Not in Muskoka or the Eastern Townships, where this weekend’s wind and rain made short shrift of the famous red-and-orange foliage, but in a posh suburb in the south of London where Tom Thomson and his Group of Seven colleagues have never been in greater glory.
The 200-year-old Dulwich Picture Gallery’s new exhibition, Painting Canada: Tom Thomson and the Group of Seven, opens Wednesday following a Monday night gala in which many of Canada’s most iconic paintings were unveiled to a British audience for the first time since a handful of these same paintings were shown in London back in 1924.
“You are seeing the heart of Canada,” Canadian High Commissioner Gordon Campbell told an enthusiastic gathering of a couple of hundred gallery patrons, a new group – headed up by Sotheby’s Canada president David Silcox, a renowned Thomson scholar – known as the Canadian friends of the Dulwich Picture Gallery and various corporate sponsors (including The Globe and Mail).
There are 123 paintings on loan from such institutions as the National Gallery, the Art Gallery of Ontario, the McMichael Canadian art collection and such private collectors as David Thomson.
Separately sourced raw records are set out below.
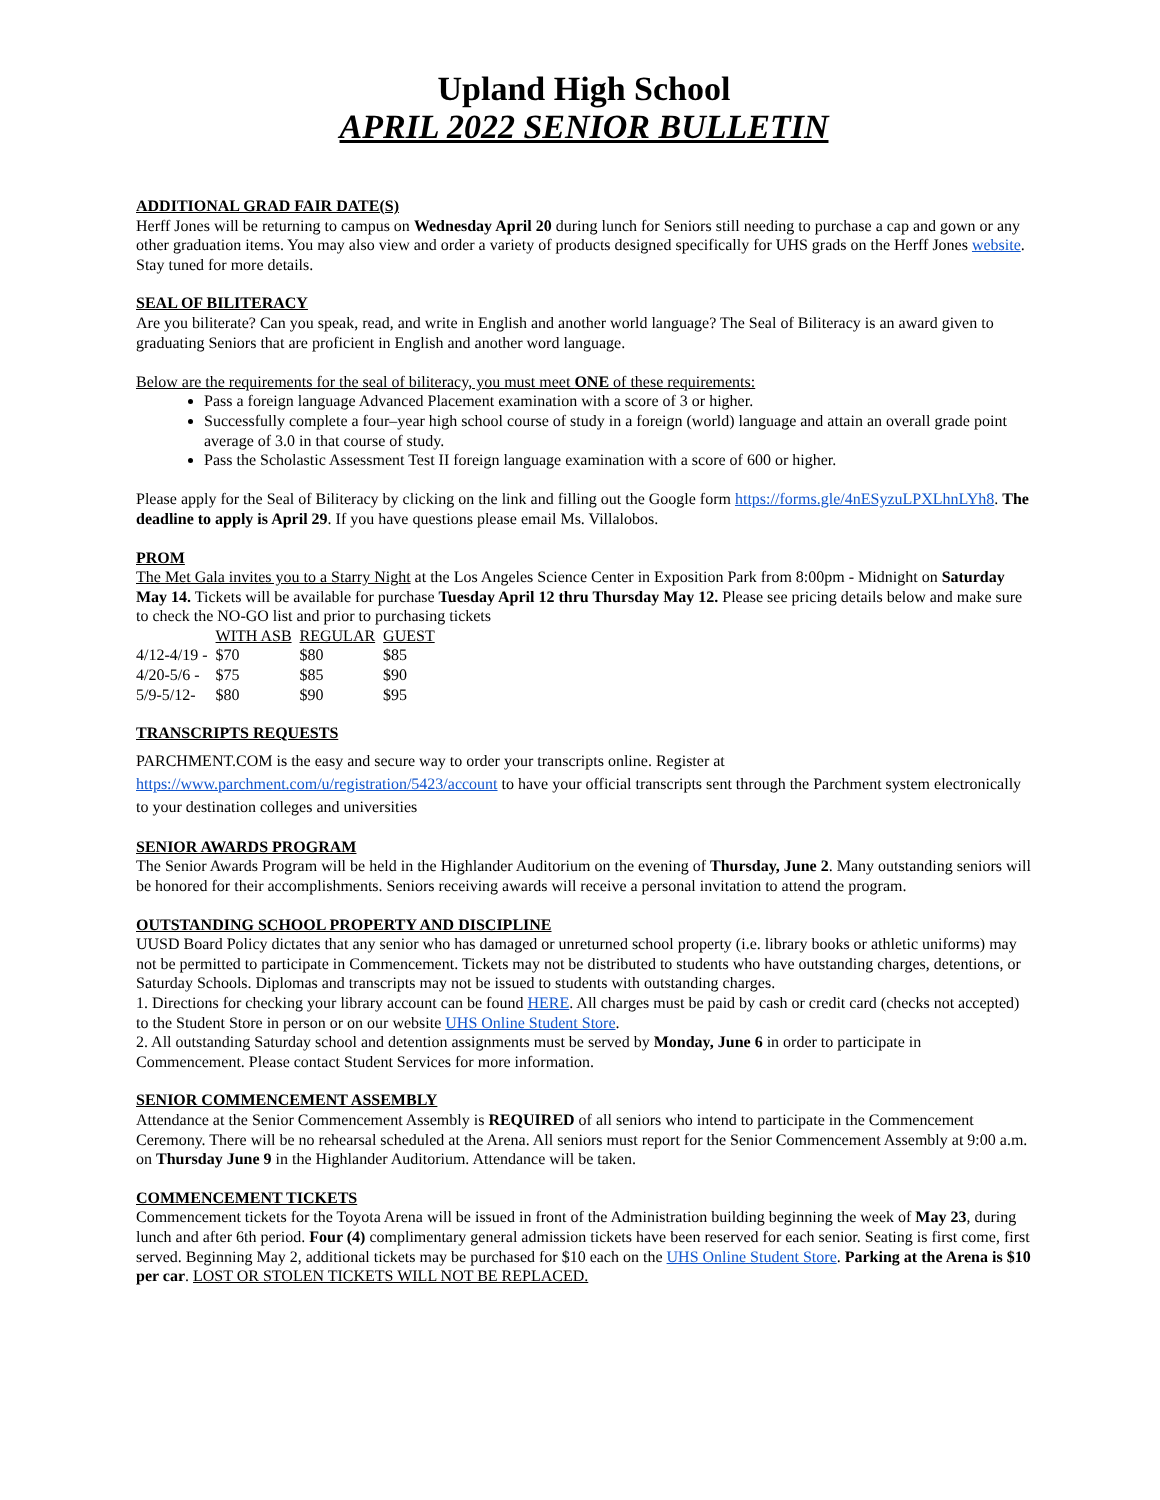Upland High School
APRIL 2022 SENIOR BULLETIN
ADDITIONAL GRAD FAIR DATE(S)
Herff Jones will be returning to campus on Wednesday April 20 during lunch for Seniors still needing to purchase a cap and gown or any other graduation items. You may also view and order a variety of products designed specifically for UHS grads on the Herff Jones website. Stay tuned for more details.
SEAL OF BILITERACY
Are you biliterate? Can you speak, read, and write in English and another world language? The Seal of Biliteracy is an award given to graduating Seniors that are proficient in English and another word language.
Below are the requirements for the seal of biliteracy, you must meet ONE of these requirements:
Pass a foreign language Advanced Placement examination with a score of 3 or higher.
Successfully complete a four–year high school course of study in a foreign (world) language and attain an overall grade point average of 3.0 in that course of study.
Pass the Scholastic Assessment Test II foreign language examination with a score of 600 or higher.
Please apply for the Seal of Biliteracy by clicking on the link and filling out the Google form https://forms.gle/4nESyzuLPXLhnLYh8. The deadline to apply is April 29. If you have questions please email Ms. Villalobos.
PROM
The Met Gala invites you to a Starry Night at the Los Angeles Science Center in Exposition Park from 8:00pm - Midnight on Saturday May 14. Tickets will be available for purchase Tuesday April 12 thru Thursday May 12. Please see pricing details below and make sure to check the NO-GO list and prior to purchasing tickets
| | WITH ASB | REGULAR | GUEST |
| --- | --- | --- | --- |
| 4/12-4/19 - | $70 | $80 | $85 |
| 4/20-5/6 - | $75 | $85 | $90 |
| 5/9-5/12- | $80 | $90 | $95 |
TRANSCRIPTS REQUESTS
PARCHMENT.COM is the easy and secure way to order your transcripts online. Register at https://www.parchment.com/u/registration/5423/account to have your official transcripts sent through the Parchment system electronically to your destination colleges and universities
SENIOR AWARDS PROGRAM
The Senior Awards Program will be held in the Highlander Auditorium on the evening of Thursday, June 2. Many outstanding seniors will be honored for their accomplishments. Seniors receiving awards will receive a personal invitation to attend the program.
OUTSTANDING SCHOOL PROPERTY AND DISCIPLINE
UUSD Board Policy dictates that any senior who has damaged or unreturned school property (i.e. library books or athletic uniforms) may not be permitted to participate in Commencement. Tickets may not be distributed to students who have outstanding charges, detentions, or Saturday Schools. Diplomas and transcripts may not be issued to students with outstanding charges.
1. Directions for checking your library account can be found HERE. All charges must be paid by cash or credit card (checks not accepted) to the Student Store in person or on our website UHS Online Student Store.
2. All outstanding Saturday school and detention assignments must be served by Monday, June 6 in order to participate in Commencement. Please contact Student Services for more information.
SENIOR COMMENCEMENT ASSEMBLY
Attendance at the Senior Commencement Assembly is REQUIRED of all seniors who intend to participate in the Commencement Ceremony. There will be no rehearsal scheduled at the Arena. All seniors must report for the Senior Commencement Assembly at 9:00 a.m. on Thursday June 9 in the Highlander Auditorium. Attendance will be taken.
COMMENCEMENT TICKETS
Commencement tickets for the Toyota Arena will be issued in front of the Administration building beginning the week of May 23, during lunch and after 6th period. Four (4) complimentary general admission tickets have been reserved for each senior. Seating is first come, first served. Beginning May 2, additional tickets may be purchased for $10 each on the UHS Online Student Store. Parking at the Arena is $10 per car. LOST OR STOLEN TICKETS WILL NOT BE REPLACED.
They include works by Thomson, A.Y. Jackson, J.E.H. MacDonald, Fred Varley, Arthur Lismer, Lawren Harris, Franklin Carmichael and Frank Johnston. Three of the Group – Lismer, Varley and MacDonald – were born in England, which may explain some of the interest, yet the clear star of the show is Thomson, who died under mysterious circumstances in 1917, three years before the Group was formed.
There is an entire room in the gallery dedicated to the painter, the highlight being a single wall devoted, perhaps for the first time ever, to showing Thomson’s two most-famous works, West Wind and Jack Pine, side by side.
“The two most famous paintings in Canadian art,” said Edinburgh-born Ian Dejardin, who came up with the original idea of a Thomson/Group of Seven showing and is co-curator of this exhibition.
“Canadians practically need a stretcher when they see them on the same wall,”
Thomson is described in a Gallery magazine as “something of an archetype – a perfect role for Gary Cooper, had anyone thought of it,” and was compared to JFK and Marilyn Monroe Monday evening by Mr. Dejardin.
“If ever there was a genius,” Mr. Dejardin said, “Tom Thomson was it.”
The JFK-Marilyn-Cooper references are a deliberate salute to reality – Canadian icons first having to be compared to American icons before a British audience will relate.
And yet, judging by the first impressions of the first visitors, the show is creating interest. The Telegraph, also a sponsor, carried a major story on Thomson and his fellow artists’ work this past weekend and the Dulwich organizers claim interest is on the rise.
“It’s wonderful,” said Montreal visitor Joan Ivory, who once studied art under Arthur Lismer. “Just maybe people will see that there’s more to Canada than a few cities and towns along the Canada-U.S. border.”
It makes for a fascinating juxtaposition, visitors to the gallery coming face to face with Gainsborough, Rembrandt, the Dutch Masters – and then Algonquin Park, Georgian Bay, the Rockies, the Far North where Harris found so much mystical inspiration that the gallery has dubbed the room devoted to his later works “The Lawren Harris Chapel.”
Mr. Dejardin thinks that any British visitors – as well as future visitors to shows in Norway and Holland, where the paintings will be exhibited next – will gain a new perspective on the vastness of Canada.
“My geography is based solely on the Group of Seven,” he admitted. “I’ve only ever been to Toronto and Ottawa.
“But we Brits think we know parks. There’s Regent Park … and Hyde Park … but Algonquin Park is the size of Wales.”
Had it not been for the public’s ultimate acceptance of the art of Thomson and his colleagues – an acceptance that took years to gain – Mr. Dejardin believes the “brand” of Canada as picturesque wilderness would never have become widely known to the world.
And this, he says, is precisely what the Group of Seven hoped to do when they persisted with exhibition after exhibition until, finally, their art became the art of Canada.
“By the eighth exhibit,” Mr. Dejardin told the gathering, “they had found the Canada that they were seeking.
“I can’t think of any group of artists that so effectively achieved their aims.”